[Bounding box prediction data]
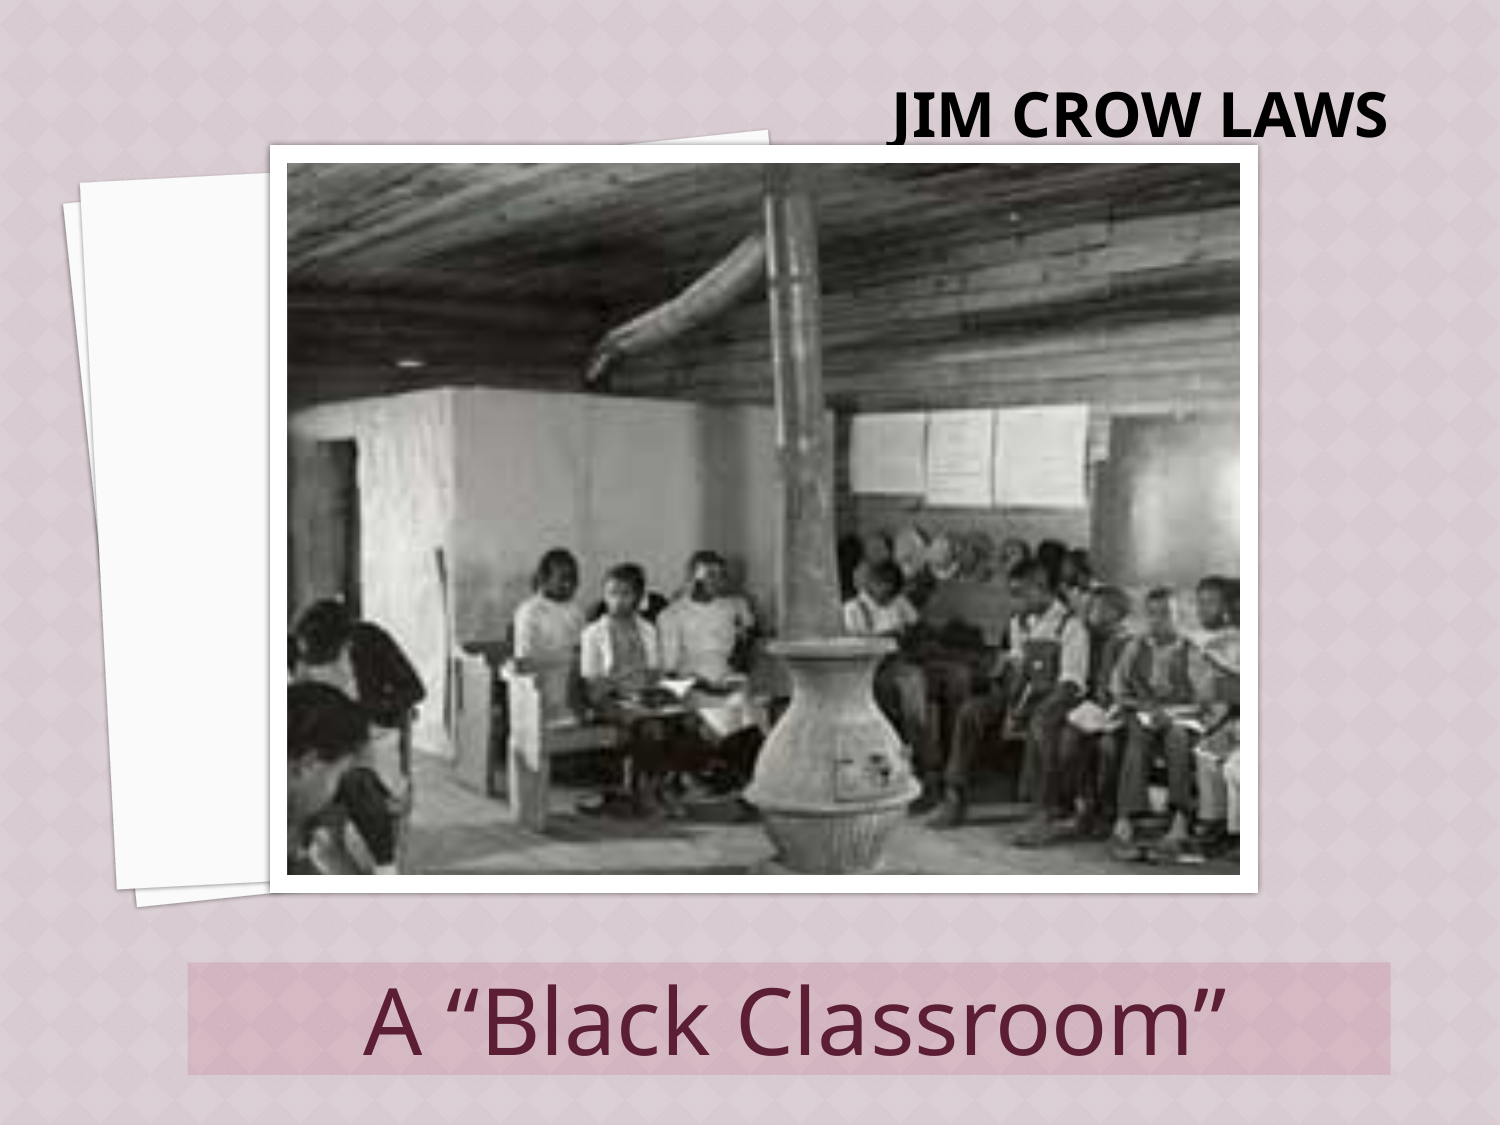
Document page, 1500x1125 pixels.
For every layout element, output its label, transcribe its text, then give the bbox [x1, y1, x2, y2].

list A “Black Classroom” [187, 962, 1391, 1076]
title Jim crow laws [884, 37, 1447, 150]
picture [287, 162, 1241, 876]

▶ _WORK INSTRUCTIONS_
Leave out the pictures, then return every line of the data exactly.

▶ _WRITTEN RESPONSE_
Document page, 1500x1125 pixels.
For every layout element, output its label, transcribe its text, then give the bbox [x1, y1, x2, y2].

list A “Black Classroom” [187, 962, 1391, 1076]
title Jim crow laws [884, 37, 1447, 150]
picture [287, 162, 1241, 876]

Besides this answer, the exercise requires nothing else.